──────── Dataset excerpts

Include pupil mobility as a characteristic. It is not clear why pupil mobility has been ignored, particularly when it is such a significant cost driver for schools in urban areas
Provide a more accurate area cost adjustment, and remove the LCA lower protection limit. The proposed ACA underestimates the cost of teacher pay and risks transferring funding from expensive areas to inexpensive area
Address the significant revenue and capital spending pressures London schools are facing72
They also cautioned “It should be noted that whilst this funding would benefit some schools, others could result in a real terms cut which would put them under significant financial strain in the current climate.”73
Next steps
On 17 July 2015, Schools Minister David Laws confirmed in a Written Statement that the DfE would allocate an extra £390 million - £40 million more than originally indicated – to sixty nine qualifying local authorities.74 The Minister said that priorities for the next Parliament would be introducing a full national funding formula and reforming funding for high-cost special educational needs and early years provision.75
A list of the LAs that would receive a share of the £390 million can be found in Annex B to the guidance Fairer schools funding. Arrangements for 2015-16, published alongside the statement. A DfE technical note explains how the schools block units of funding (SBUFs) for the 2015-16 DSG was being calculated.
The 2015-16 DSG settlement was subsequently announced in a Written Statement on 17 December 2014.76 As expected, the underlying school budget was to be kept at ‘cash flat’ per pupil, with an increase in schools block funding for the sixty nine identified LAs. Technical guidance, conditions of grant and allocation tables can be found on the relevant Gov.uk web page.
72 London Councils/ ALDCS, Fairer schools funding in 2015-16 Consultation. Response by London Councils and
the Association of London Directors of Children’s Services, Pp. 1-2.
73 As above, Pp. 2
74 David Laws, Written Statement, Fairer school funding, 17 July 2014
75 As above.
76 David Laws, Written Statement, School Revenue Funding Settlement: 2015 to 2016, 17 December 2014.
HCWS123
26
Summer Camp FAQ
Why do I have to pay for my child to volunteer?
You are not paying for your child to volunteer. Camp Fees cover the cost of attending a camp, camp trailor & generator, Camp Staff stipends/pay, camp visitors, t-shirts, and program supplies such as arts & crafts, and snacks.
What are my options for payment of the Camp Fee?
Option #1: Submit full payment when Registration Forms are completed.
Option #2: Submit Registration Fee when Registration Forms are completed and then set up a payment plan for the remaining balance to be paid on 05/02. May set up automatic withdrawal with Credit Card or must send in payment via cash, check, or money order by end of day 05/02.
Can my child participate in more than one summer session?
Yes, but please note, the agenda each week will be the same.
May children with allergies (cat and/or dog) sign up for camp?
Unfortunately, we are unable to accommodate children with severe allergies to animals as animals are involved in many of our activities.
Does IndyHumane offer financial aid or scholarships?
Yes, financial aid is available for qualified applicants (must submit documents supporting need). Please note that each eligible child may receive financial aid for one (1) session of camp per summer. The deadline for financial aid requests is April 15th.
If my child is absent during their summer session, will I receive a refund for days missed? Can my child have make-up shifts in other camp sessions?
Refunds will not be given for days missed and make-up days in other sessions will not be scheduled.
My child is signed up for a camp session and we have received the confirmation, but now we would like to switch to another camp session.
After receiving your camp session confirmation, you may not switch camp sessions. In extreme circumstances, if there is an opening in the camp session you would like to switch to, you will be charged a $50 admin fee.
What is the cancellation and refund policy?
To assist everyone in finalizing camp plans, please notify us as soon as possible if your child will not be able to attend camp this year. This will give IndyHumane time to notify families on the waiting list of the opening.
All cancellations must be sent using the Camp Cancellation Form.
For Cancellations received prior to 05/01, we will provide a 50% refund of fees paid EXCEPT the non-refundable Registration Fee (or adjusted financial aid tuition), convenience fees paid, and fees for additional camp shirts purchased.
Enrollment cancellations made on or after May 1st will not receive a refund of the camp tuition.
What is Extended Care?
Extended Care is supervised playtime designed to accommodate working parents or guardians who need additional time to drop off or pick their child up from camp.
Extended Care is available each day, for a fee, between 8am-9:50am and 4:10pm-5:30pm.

────────────────

- Exercise prompt -
Lines from the start of the records through the one containing "Address the significant" are what should be retyped, exactly and in full, both ends included.

- Response to this exercise -
Include pupil mobility as a characteristic. It is not clear why pupil mobility has been ignored, particularly when it is such a significant cost driver for schools in urban areas
Provide a more accurate area cost adjustment, and remove the LCA lower protection limit. The proposed ACA underestimates the cost of teacher pay and risks transferring funding from expensive areas to inexpensive area
Address the significant revenue and capital spending pressures London schools are facing72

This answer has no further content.